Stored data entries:
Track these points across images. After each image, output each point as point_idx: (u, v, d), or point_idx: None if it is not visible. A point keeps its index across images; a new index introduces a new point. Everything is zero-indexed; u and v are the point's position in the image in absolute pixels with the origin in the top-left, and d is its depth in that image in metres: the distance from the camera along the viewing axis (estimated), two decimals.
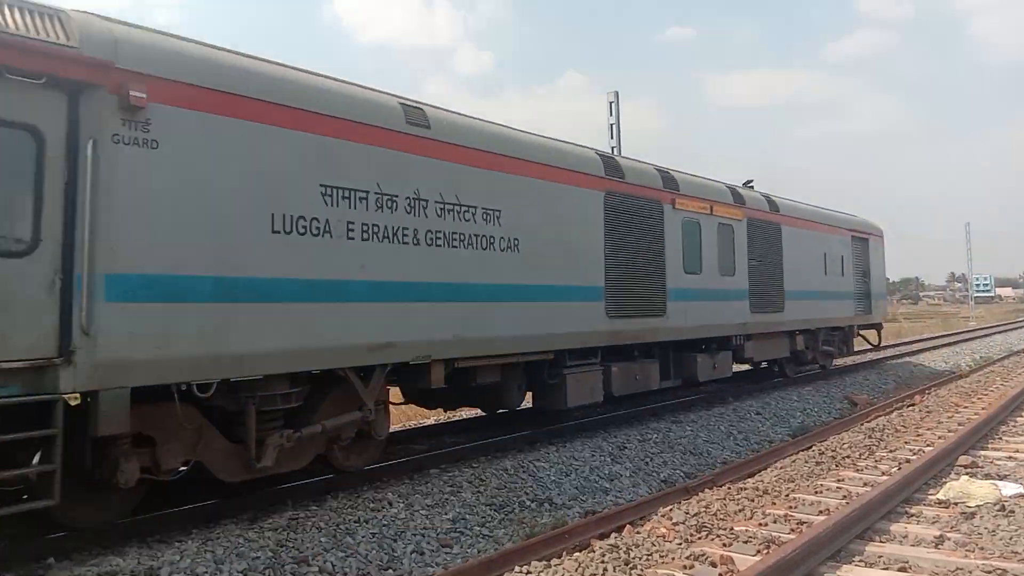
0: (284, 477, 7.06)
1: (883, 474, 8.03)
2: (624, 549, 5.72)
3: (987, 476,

#### Exercise:
Set down all of the entries exactly as they appear, but keep the images out.

#### Expected output:
Track these points across images. After each image, output each point as point_idx: (u, v, d), or point_idx: None if it is not visible. A point keeps its index across images; a new index introduces a new point. Everything is zero-indexed; u and v are the point's position in the image in absolute pixels with the origin in the top-left, and d is its depth in that image in metres: the distance from the camera along the viewing axis (estimated), two decimals.
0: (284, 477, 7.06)
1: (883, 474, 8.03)
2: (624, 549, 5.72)
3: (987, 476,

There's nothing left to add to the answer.